One of our feature articles highlights the gastrointestinal motility disorder gastroparesis, which is characterized by symptoms such as nausea, vomiting, early satiety, and postprandial fullness. Drs Ting Zheng and Michael Camilleri provide a comprehensive overview of this condition, including its epidemiology, clinical manifestations, diagnosis, and management. The authors examine pharmacologic agents such as prokinetics and antiemetics, investigational agents with different mechanisms, pyloric interventions such as botulinum toxin injection and gastric peroral endoscopic myotomy, gastric electrical stimulation and other experimental devices, alternative therapy, and gastrectomy. 

Our other feature article focuses on avoidant/restrictive food intake disorder (ARFID), which is a newly described eating disorder, in patients who have inflammatory bowel disease (IBD).
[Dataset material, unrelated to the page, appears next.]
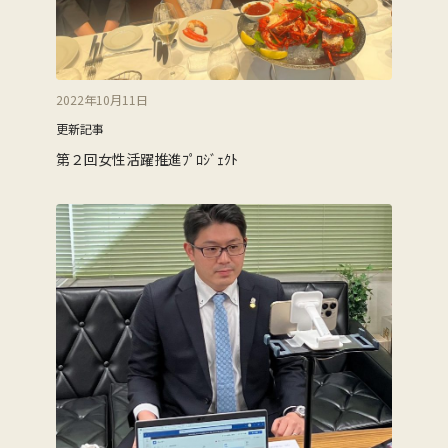
2022年10月11日
更新記事
第２回女性活躍推進ﾌﾟﾛｼﾞｪｸﾄ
In a single-center cross-sectional pilot study, Drs Kimberly Robelin, Peter Senada, Hassan Ghoz, Leslie Sim, Jocelyn Lebow, Michael Picco, John Cangemi, Francis A. Farraye, and Monia Werlang surveyed 100 patients with IBD to examine the prevalence of ARFID in patients with IBD and evaluate clinician recognition of an eating disorder in these patients. The study findings suggest that patients who have IBD are at risk for ARFID and that clinician recognition of at-risk patients is low. 

Our coverage of IBD continues with an Advances in IBD column on the management of fistulas in patients who have Crohn’s disease. Dr Amy L. Lightner discusses which patients with Crohn’s disease are at greatest risk of developing fistulas, the current options for therapy, recent clinical trial data on the use of stem cell therapy, and the risk of fistula recurrence, among other issues.

Minimally invasive treatment of patients with gastroesophageal reflux disease (GERD) is highlighted in our Advances in GERD column, which features an interview with Dr Reginald C. W. Bell. His discussion includes when surgical or endoscopic GERD treatments should be recommended, alternatives to Nissen fundoplication, the efficacy and safety of minimally invasive GERD therapies, and patient satisfaction with these procedures.

Finally, colorectal cancer screening is the focus of our Advances in Endoscopy column. Dr Jason A. Dominitz discusses the main barriers to colorectal cancer screening, strategies such as public service campaigns to increase screening, the impact of the COVID-19 pandemic on screening, the use of colonoscopy and alternatives such as fecal immunochemical tests, and the use of artificial intelligence in screening.

May this issue provide you with helpful information that you can put to good use in your clinical practice.